Legal Deserts
An interview with Prof. Lisa Pruitt
CLE Credit — Approved in 4 States
Restricted Access to Justice
Rural America is facing a shortage of lawyers. In over 50 counties in the U.S., there are no lawyers serving residents, requiring clients to travel hours across counties to find a lawyer who can represent them. Without access to a competent lawyer, they face potentially dire consequences in employment, housing, health, and criminal matters. In part 1 of this 2-part series, Professor Lisa Pruitt of UC Davis explains what accounts for the lack of lawyers in rural communities, how the lawyer shortage confounds access to justice, and the COVID-19 pandemic’s acute effects on rural legal deserts. She explores the unique ethical issues caused by the rural lawyer shortage, including conflicts of interest, due process concerns with courts presided over by non-lawyers, and other related professional responsibility issues.
Watch Part 2 of Legal Deserts.
About Prof. Lisa Pruitt
“If you don’t have a lawyer or two ... in a place, then when there are systemic injustices occurring in that place, you don’t have a system of checks and balances.”
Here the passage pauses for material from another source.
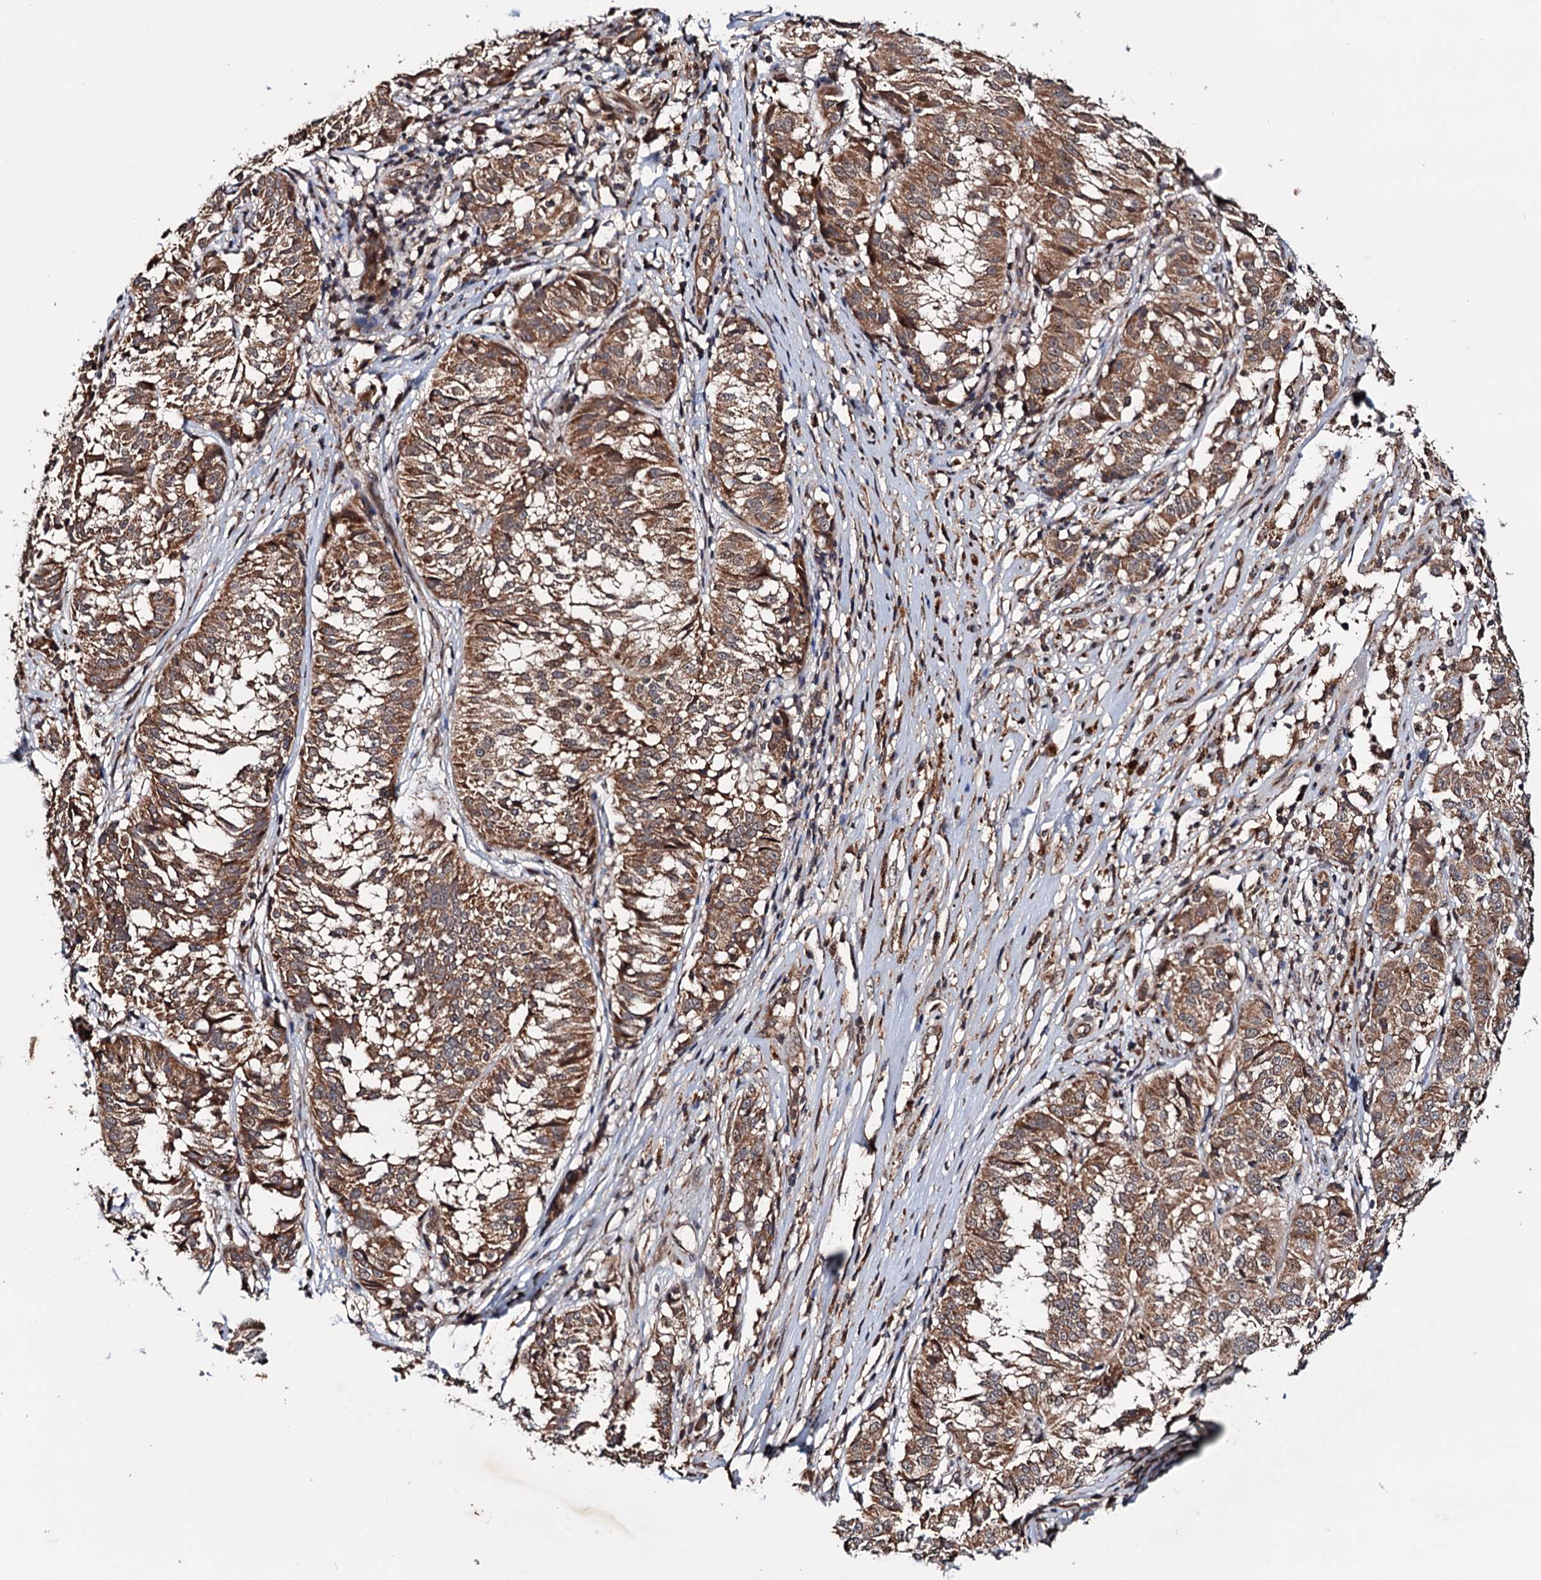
{"staining": {"intensity": "moderate", "quantity": ">75%", "location": "cytoplasmic/membranous"}, "tissue": "melanoma", "cell_type": "Tumor cells", "image_type": "cancer", "snomed": [{"axis": "morphology", "description": "Malignant melanoma, NOS"}, {"axis": "topography", "description": "Skin"}], "caption": "IHC staining of malignant melanoma, which exhibits medium levels of moderate cytoplasmic/membranous staining in about >75% of tumor cells indicating moderate cytoplasmic/membranous protein expression. The staining was performed using DAB (3,3'-diaminobenzidine) (brown) for protein detection and nuclei were counterstained in hematoxylin (blue).", "gene": "NAA16", "patient": {"sex": "female", "age": 72}}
Lisa Pruitt is the Martin Luther King Jr. Professor of Law at UC Davis School of Law. She teaches torts, law and rural livelihoods, sociology of the legal profession, among other courses. Prior to joining the faculty, she worked abroad for almost a decade in settings ranging from international organizations to private practice. She worked with lawyers in more than 30 countries, negotiating cultural conflicts in various arenas, from intellectual property rights to rape as a war crime. Pruitt’s scholarly work focuses on rural places, examining the rural-urban difference in relation to how people engage law and state. She has looked at how rural areas are affected by abortion access, substance abuse, termination of parental rights, domestic violence, access to justice, health and human services, and indigent defense. She has authored countless journal articles published in Harvard Law and Policy Review, Journal of Rural Studies, Columbia Journal of Gender and Law, UC Davis Law Review, among many others. Pruitt served on the California Commission on Access to Justice and the Rural Access Committee from 2015 to 2019 where she also served as chair from 2017 to 2020.